_WHAT TO PRODUCE:_
Scan the following material for the string "nose" and copy each line in which it appears.

_RECORDS FOR THIS EXERCISE:_
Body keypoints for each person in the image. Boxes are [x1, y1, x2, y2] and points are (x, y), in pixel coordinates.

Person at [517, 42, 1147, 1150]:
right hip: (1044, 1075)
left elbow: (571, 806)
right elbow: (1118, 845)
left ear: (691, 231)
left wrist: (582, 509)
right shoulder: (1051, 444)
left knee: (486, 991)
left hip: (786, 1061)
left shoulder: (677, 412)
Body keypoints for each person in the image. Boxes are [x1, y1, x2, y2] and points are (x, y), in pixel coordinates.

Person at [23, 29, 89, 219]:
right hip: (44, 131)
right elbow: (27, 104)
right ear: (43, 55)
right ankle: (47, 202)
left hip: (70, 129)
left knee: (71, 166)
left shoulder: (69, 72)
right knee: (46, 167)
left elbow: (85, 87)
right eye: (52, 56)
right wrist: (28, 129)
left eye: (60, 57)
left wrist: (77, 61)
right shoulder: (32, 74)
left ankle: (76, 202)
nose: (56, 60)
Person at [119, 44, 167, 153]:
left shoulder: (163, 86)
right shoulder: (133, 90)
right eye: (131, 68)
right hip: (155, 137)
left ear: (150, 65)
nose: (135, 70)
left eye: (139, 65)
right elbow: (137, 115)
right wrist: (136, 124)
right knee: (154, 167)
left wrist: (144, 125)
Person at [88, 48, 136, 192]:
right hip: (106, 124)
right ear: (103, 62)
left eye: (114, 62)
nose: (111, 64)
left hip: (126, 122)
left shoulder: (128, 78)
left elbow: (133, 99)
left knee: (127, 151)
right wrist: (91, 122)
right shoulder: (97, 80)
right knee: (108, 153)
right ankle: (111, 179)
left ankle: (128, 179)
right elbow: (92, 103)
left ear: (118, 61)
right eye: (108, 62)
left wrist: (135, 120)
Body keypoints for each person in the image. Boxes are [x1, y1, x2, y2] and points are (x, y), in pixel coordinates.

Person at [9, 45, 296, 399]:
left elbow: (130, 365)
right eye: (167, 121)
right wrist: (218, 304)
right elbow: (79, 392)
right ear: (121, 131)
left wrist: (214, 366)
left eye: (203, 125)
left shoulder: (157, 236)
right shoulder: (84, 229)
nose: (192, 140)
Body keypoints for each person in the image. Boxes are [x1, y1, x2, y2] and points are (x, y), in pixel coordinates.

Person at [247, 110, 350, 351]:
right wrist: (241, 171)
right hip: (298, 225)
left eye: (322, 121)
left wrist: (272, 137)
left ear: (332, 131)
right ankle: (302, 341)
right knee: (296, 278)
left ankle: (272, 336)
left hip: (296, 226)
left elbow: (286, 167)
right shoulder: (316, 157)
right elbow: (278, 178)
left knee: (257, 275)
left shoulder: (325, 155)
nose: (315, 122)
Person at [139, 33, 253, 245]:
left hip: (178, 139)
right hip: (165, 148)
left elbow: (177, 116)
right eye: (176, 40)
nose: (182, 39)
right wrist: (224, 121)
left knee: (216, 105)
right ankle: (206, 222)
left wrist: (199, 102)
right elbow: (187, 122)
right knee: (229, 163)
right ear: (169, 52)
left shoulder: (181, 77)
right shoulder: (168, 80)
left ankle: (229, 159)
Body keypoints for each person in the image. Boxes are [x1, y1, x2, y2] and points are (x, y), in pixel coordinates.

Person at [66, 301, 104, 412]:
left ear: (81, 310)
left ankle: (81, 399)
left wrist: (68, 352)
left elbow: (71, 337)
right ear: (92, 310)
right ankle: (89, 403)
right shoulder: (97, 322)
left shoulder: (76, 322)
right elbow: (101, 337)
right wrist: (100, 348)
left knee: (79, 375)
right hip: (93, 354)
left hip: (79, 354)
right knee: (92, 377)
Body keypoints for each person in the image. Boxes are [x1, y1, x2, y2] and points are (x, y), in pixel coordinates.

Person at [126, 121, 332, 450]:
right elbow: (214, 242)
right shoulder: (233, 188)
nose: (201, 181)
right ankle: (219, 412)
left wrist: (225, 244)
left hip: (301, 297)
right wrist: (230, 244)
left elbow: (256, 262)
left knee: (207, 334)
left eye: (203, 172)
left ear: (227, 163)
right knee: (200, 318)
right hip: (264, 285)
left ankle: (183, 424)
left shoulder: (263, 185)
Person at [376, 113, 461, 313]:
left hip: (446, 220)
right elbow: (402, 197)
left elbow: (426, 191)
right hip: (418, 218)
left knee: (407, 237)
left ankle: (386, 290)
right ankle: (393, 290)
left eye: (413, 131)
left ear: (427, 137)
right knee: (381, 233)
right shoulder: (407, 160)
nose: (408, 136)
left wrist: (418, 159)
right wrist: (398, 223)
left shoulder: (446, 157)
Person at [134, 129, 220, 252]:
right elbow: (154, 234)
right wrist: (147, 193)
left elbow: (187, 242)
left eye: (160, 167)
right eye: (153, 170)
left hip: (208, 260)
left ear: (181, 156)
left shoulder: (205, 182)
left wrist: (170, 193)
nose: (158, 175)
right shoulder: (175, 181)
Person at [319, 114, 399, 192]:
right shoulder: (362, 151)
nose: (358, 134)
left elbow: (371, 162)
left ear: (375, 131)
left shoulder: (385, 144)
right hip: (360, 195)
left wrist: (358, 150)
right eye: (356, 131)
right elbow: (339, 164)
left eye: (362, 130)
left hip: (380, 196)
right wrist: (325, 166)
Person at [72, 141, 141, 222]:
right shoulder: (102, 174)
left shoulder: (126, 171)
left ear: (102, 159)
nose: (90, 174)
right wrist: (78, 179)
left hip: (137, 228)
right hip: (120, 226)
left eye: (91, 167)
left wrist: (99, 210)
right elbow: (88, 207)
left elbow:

_SOLUTION:_
nose: (56, 60)
nose: (135, 70)
nose: (111, 64)
nose: (192, 140)
nose: (315, 122)
nose: (182, 39)
nose: (201, 181)
nose: (408, 136)
nose: (158, 175)
nose: (358, 134)
nose: (90, 174)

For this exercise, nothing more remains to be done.